Which isn't to say it's less a threat. But, rather, it's a threat that isn't likely to be casually exploited. Anyone who goes through the trouble of per-target research and exploitation of a number of such targets, isn't likely to pull the trigger for the lulz.
Even a "trial run" of an exploit would be a risk. You'd be inviting scrutiny of the trial machine, including logs at the ISP (and NSA) going back cheney-knows-how-far, and if nothing else, have drawn attention to the very problem you're hoping continues to be ignored.
Hactivists exist, obviously, but your brand-name terrorists like Al Qaeda have not used the Internet as an attack vector.
Yet.
https://www.google.com/search?q=sandy+generators+hospital
I don't dispute that they wouldn't receive government help as quickly as possible, but playing the loss of electricity as having zero impact is also unreasonable.
Further, there's an economic impact to businesses. A terrorist attack need not take lives, just damage something.

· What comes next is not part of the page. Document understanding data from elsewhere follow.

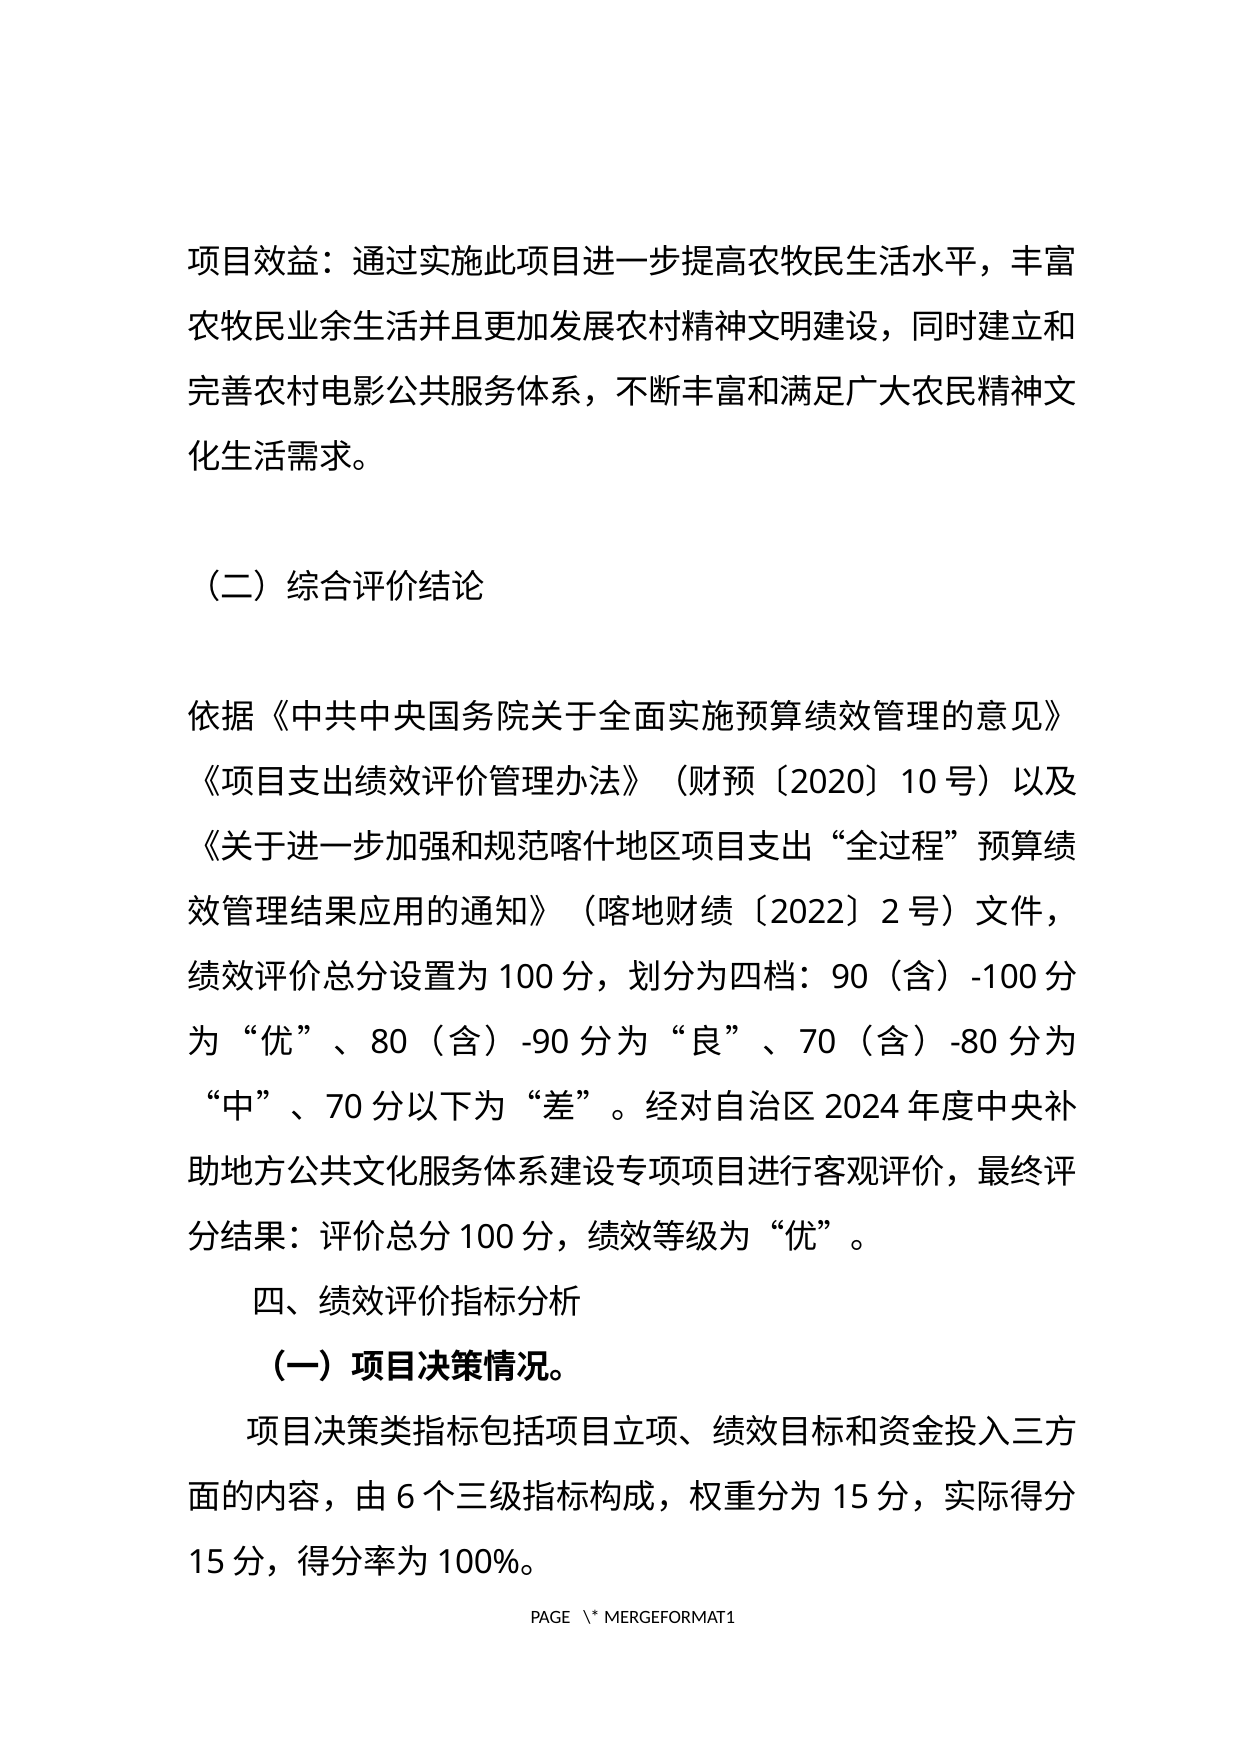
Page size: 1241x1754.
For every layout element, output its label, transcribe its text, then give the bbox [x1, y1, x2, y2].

text （一）项目决策情况。 [187, 1332, 1078, 1397]
text 四、绩效评价指标分析 [187, 1267, 1078, 1332]
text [187, 162, 1078, 1267]
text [187, 1397, 1078, 1592]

Once hackers start mucking around with the grid, things start shutting down by themselves (cascading failures like in the 2003 blackout that you mentioned in another comment). In this situation, damaged equipment can be replaced fairly quickly (far quicker than if, say, a $60 billion storm throws trees across the wires).
I guess I was just looking more for responses from actual electrical engineers with knowledge of the problem. Otherwise we're all just talking out our collective asses, right?

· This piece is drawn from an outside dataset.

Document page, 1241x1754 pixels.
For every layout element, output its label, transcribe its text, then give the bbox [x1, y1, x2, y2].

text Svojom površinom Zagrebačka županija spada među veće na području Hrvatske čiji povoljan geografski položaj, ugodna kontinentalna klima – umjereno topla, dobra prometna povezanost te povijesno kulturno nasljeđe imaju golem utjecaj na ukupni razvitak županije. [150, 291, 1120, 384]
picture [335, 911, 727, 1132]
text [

A huge swatch of the north-east US lost power for a couple days, not all that long ago, because of a tree branch. And efforts to contain the problem were hampered by an obscure bug in the management software.

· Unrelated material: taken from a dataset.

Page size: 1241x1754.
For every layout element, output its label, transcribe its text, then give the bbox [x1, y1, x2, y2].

If a freak accident can expose a cascade of unexpected fail-over behavior, do you really think the grid is hardened against deliberate malfeasance? Particularly when we consider that the vulnerabilities from which voltage irregularities could be created, could quite likely attack or destroy the management software itself.
Mix in the likelihood of attackers having access to several nodes on the grid at once and regional blackouts seem quite plausible.
In which case a country-wide blackout is merely a question of whether attackers could compromise enough stations across enough of America to effect several concurrent regional blackouts.
Why is control of the electrical grid accessible to the
internet?
People usually have delusions of grandeur over hackers causing a meltdown at a nuclear plant or something, but no one seems to question why the ability to control a nuclear plant needs to be hooked up to the internet.There are people asking that question, it just doesn't get press. Because the reality is quite likely that there are solid business reasons for some access and the real problem is piss-poor security on that access [1].
So you either report on computer security details or alarmist disaster scenarios [2]. And one of those lines of reporting will sell more copies than the other.
[1] If there was no business value in access, they wouldn't have paid to install data lines. I'd imagine remote administration, monitoring and centralized reporting are quite useful, particularly when observing large swaths of the grid.
[2] Which means, yes, people tend to get caught up in infeasible scenarios like hackers causing nuclear meltdowns. But the unlikelihood of those types of catastrophes does not mean that there are no catastrophes that can be caused by compromised infrastructure control machines.